▸ **TASK DETAILS**
Up to and including the line that contains "Anonymous 7", repeat the entries below exactly from the first line on. Do not carry over any pictures.

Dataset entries
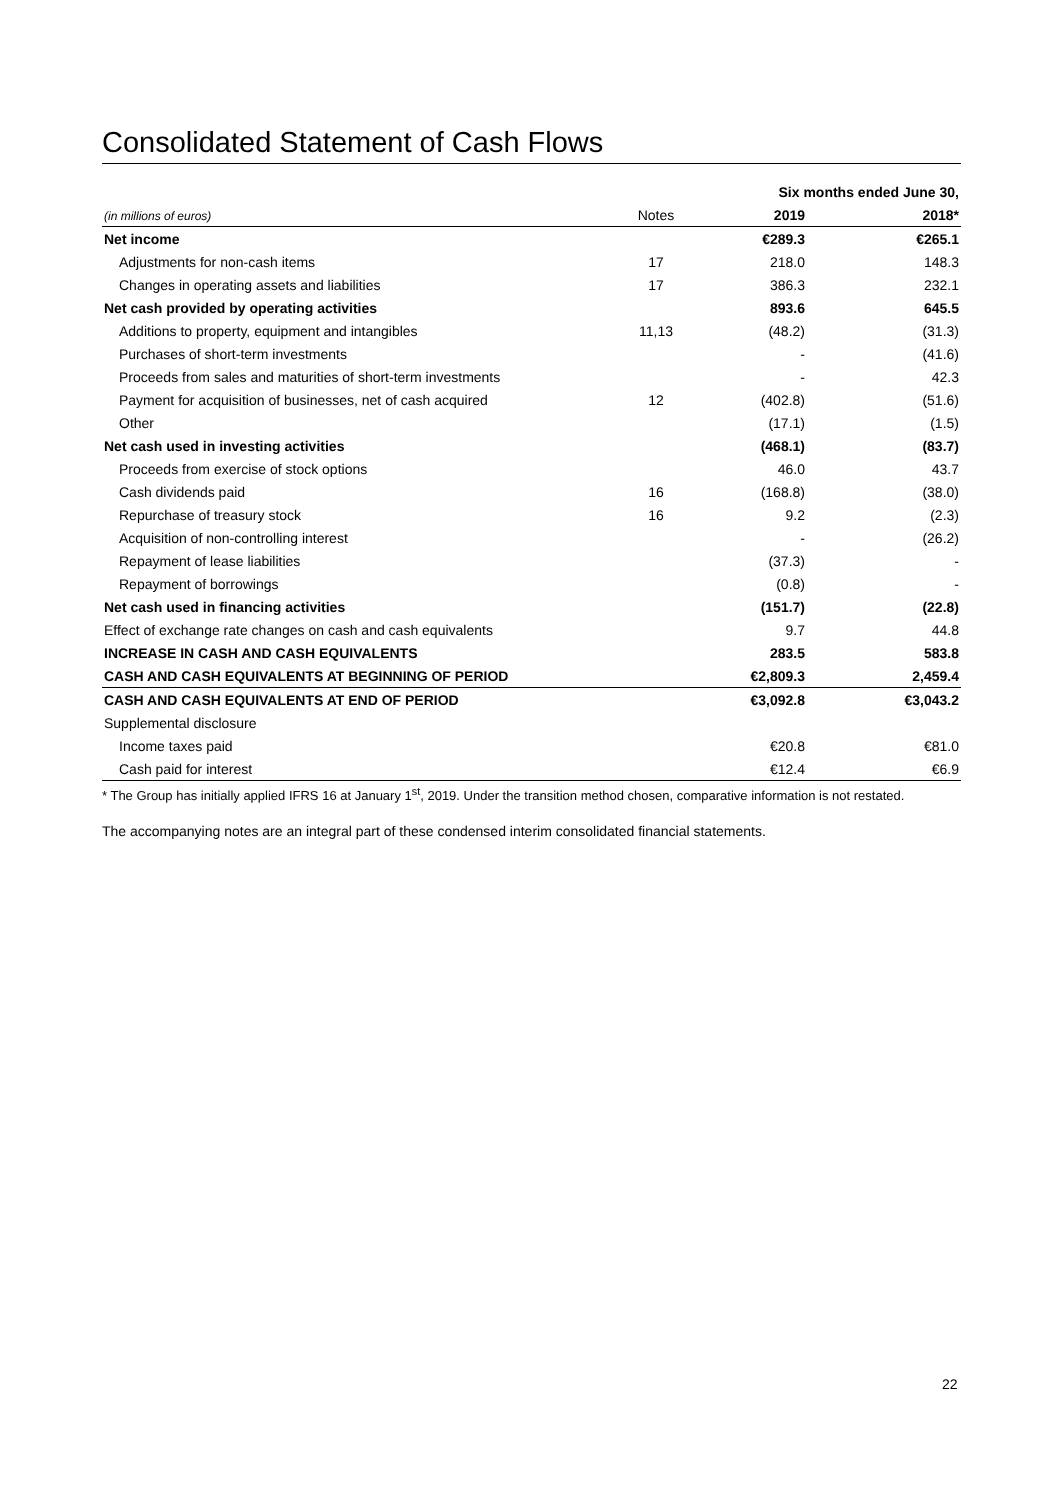Consolidated Statement of Cash Flows
| | | Six months ended June 30, | |
| (in millions of euros) | Notes | 2019 | 2018* |
| Net income | | €289.3 | €265.1 |
| Adjustments for non-cash items | 17 | 218.0 | 148.3 |
| Changes in operating assets and liabilities | 17 | 386.3 | 232.1 |
| Net cash provided by operating activities | | 893.6 | 645.5 |
| Additions to property, equipment and intangibles | 11,13 | (48.2) | (31.3) |
| Purchases of short-term investments | | - | (41.6) |
| Proceeds from sales and maturities of short-term investments | | - | 42.3 |
| Payment for acquisition of businesses, net of cash acquired | 12 | (402.8) | (51.6) |
| Other | | (17.1) | (1.5) |
| Net cash used in investing activities | | (468.1) | (83.7) |
| Proceeds from exercise of stock options | | 46.0 | 43.7 |
| Cash dividends paid | 16 | (168.8) | (38.0) |
| Repurchase of treasury stock | 16 | 9.2 | (2.3) |
| Acquisition of non-controlling interest | | - | (26.2) |
| Repayment of lease liabilities | | (37.3) | - |
| Repayment of borrowings | | (0.8) | - |
| Net cash used in financing activities | | (151.7) | (22.8) |
| Effect of exchange rate changes on cash and cash equivalents | | 9.7 | 44.8 |
| INCREASE IN CASH AND CASH EQUIVALENTS | | 283.5 | 583.8 |
| CASH AND CASH EQUIVALENTS AT BEGINNING OF PERIOD | | €2,809.3 | 2,459.4 |
| CASH AND CASH EQUIVALENTS AT END OF PERIOD | | €3,092.8 | €3,043.2 |
| Supplemental disclosure | | | |
| Income taxes paid | | €20.8 | €81.0 |
| Cash paid for interest | | €12.4 | €6.9 |
* The Group has initially applied IFRS 16 at January 1<sup>st</sup>, 2019. Under the transition method chosen, comparative information is not restated.
The accompanying notes are an integral part of these condensed interim consolidated financial statements.
22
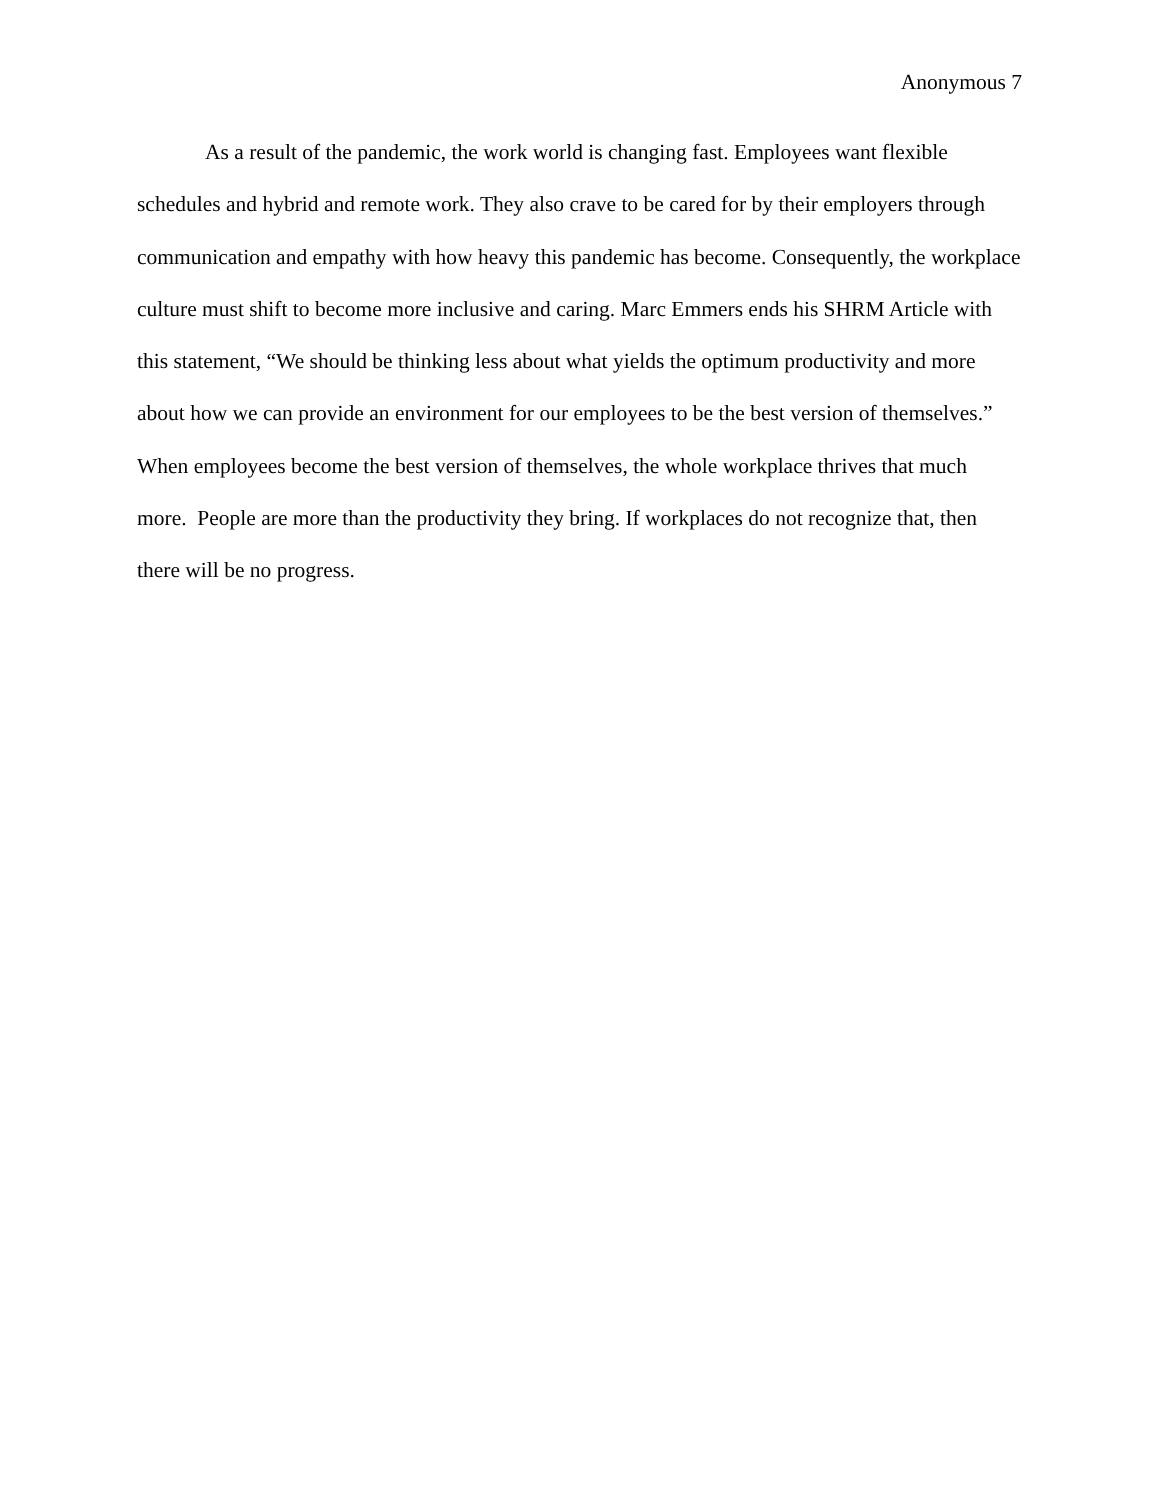Anonymous 7
As a result of the pandemic, the work world is changing fast. Employees want flexible schedules and hybrid and remote work. They also crave to be cared for by their employers through communication and empathy with how heavy this pandemic has become. Consequently, the workplace culture must shift to become more inclusive and caring. Marc Emmers ends his SHRM Article with this statement, “We should be thinking less about what yields the optimum productivity and more about how we can provide an environment for our employees to be the best version of themselves.” When employees become the best version of themselves, the whole workplace thrives that much more. People are more than the productivity they bring. If workplaces do not recognize that, then there will be no progress.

▸ **COMPLETED TASK**
Consolidated Statement of Cash Flows
| | | Six months ended June 30, | |
| (in millions of euros) | Notes | 2019 | 2018* |
| Net income | | €289.3 | €265.1 |
| Adjustments for non-cash items | 17 | 218.0 | 148.3 |
| Changes in operating assets and liabilities | 17 | 386.3 | 232.1 |
| Net cash provided by operating activities | | 893.6 | 645.5 |
| Additions to property, equipment and intangibles | 11,13 | (48.2) | (31.3) |
| Purchases of short-term investments | | - | (41.6) |
| Proceeds from sales and maturities of short-term investments | | - | 42.3 |
| Payment for acquisition of businesses, net of cash acquired | 12 | (402.8) | (51.6) |
| Other | | (17.1) | (1.5) |
| Net cash used in investing activities | | (468.1) | (83.7) |
| Proceeds from exercise of stock options | | 46.0 | 43.7 |
| Cash dividends paid | 16 | (168.8) | (38.0) |
| Repurchase of treasury stock | 16 | 9.2 | (2.3) |
| Acquisition of non-controlling interest | | - | (26.2) |
| Repayment of lease liabilities | | (37.3) | - |
| Repayment of borrowings | | (0.8) | - |
| Net cash used in financing activities | | (151.7) | (22.8) |
| Effect of exchange rate changes on cash and cash equivalents | | 9.7 | 44.8 |
| INCREASE IN CASH AND CASH EQUIVALENTS | | 283.5 | 583.8 |
| CASH AND CASH EQUIVALENTS AT BEGINNING OF PERIOD | | €2,809.3 | 2,459.4 |
| CASH AND CASH EQUIVALENTS AT END OF PERIOD | | €3,092.8 | €3,043.2 |
| Supplemental disclosure | | | |
| Income taxes paid | | €20.8 | €81.0 |
| Cash paid for interest | | €12.4 | €6.9 |
* The Group has initially applied IFRS 16 at January 1<sup>st</sup>, 2019. Under the transition method chosen, comparative information is not restated.
The accompanying notes are an integral part of these condensed interim consolidated financial statements.
22
Anonymous 7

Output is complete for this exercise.